* СПИСОК ЗАДАНИЙ *
a) Согласно отрывку о «деревенщиках», почему критик А. Ланщиков считал, что Василий Аксенов и Анатолий Гладилин (точнее, их герои) олицетворяли социально благополучную часть молодежи? Ответьте в одном–трех предложениях.
b) Слово в слово повторите часть отрывка о «деревенщиках»: всё, начиная с «В конце 1960-х годов» и вниз до «традиционализма отечественной культуры.».

* ПРЕДЛОЖЕННЫЙ ОТРЫВОК *
╭──

Авторы эти были близки по происхождению (многие из крестьянских семей), обстоятельствам взросления (война, материальные и бытовые тяготы послевоенных лет, невозможность получить нормальное школьное образование), социальному и культурному опыту. В 1967 году вышла критическая статья, объединявшая их в одно литературное поколение и противопоставлявшая его так называемой «исповедальной» прозе. Написавший статью критик А. Ланщиков полагал, что главные представители «исповедальной» прозы — Василий Аксенов и Анатолий Гладилин (точнее, их герои) — олицетворяли социально благополучную часть молодежи, без особых проблем получившую доступ к столь ценному ресурсу, как образование, а вот Василий Белов, Георгий Владимов, Евгений Носов, Василий Шукшин[13] принадлежали к социально обездоленной части поколения. Первые на протяжении нескольких лет любовались инфантильным, лишенным связей «с трудовыми классами»[14] героем, в то время как вторые принесли с собой в литературу знание «общенародной» жизни и социальную зрелость.

В конце 1960-х годов «деревенщики» стали для национально-консервативной критики подтверждением того, насколько плодотворна для художника тесная (в данном случае — по рождению и воспитанию) связь с «почвой», а их творчество как бы указывало на пользу глубокого идеологического и эстетического традиционализма отечественной культуры.

╰──

* СТРОКИ ДАННЫХ *
╭──

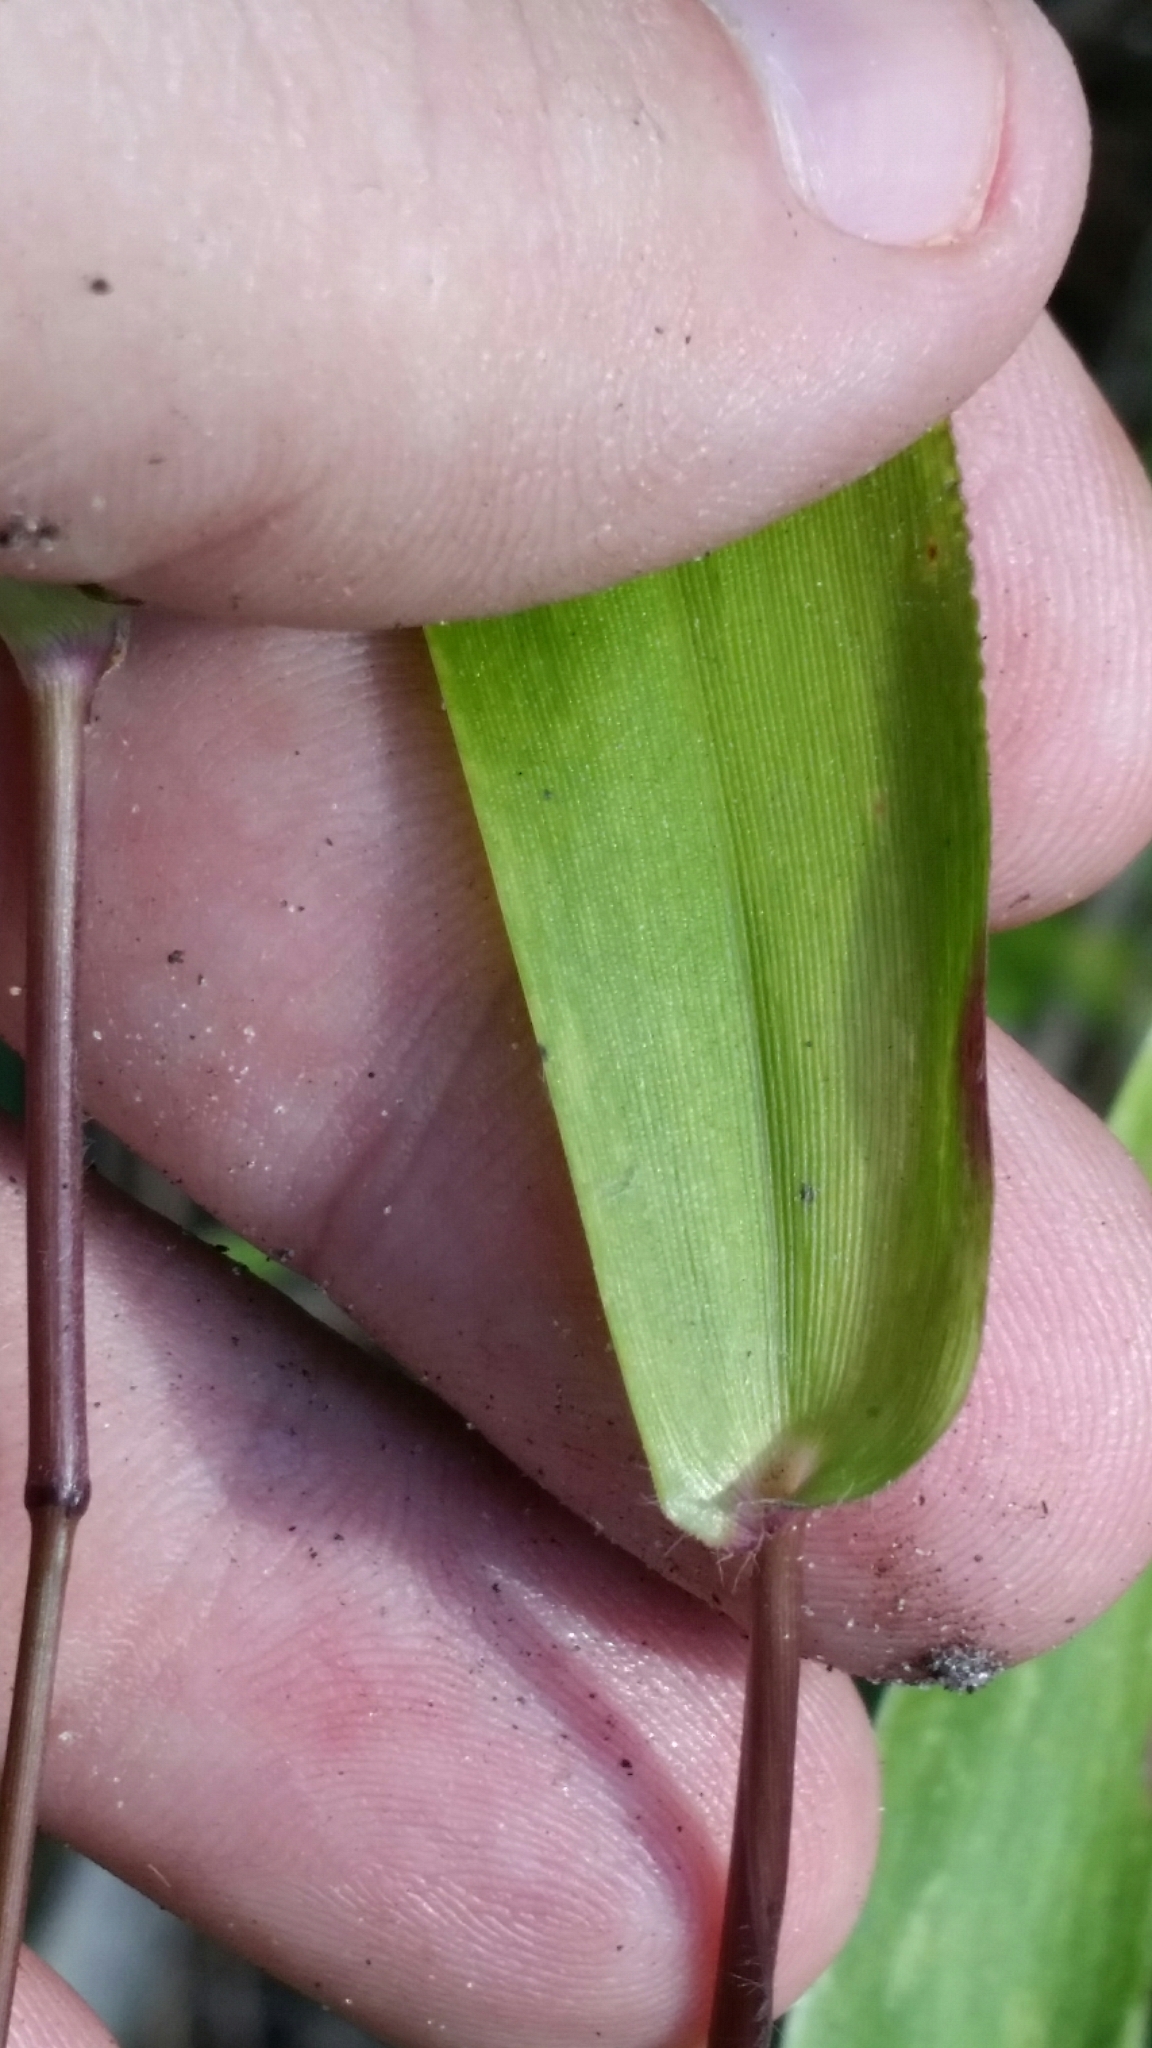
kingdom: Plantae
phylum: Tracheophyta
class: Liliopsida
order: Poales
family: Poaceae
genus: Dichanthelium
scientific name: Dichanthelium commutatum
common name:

╰──

* ОТВЕТЫ К УПРАЖНЕНИЮ *
a) По мнению Ланщикова, эта часть молодежи без особых проблем получила доступ к образованию, которое он называл столь ценным ресурсом. Поэтому Аксенова и Гладилина, точнее их героев, он считал представителями благополучной части поколения.

b)
В конце 1960-х годов «деревенщики» стали для национально-консервативной критики подтверждением того, насколько плодотворна для художника тесная (в данном случае — по рождению и воспитанию) связь с «почвой», а их творчество как бы указывало на пользу глубокого идеологического и эстетического традиционализма отечественной культуры.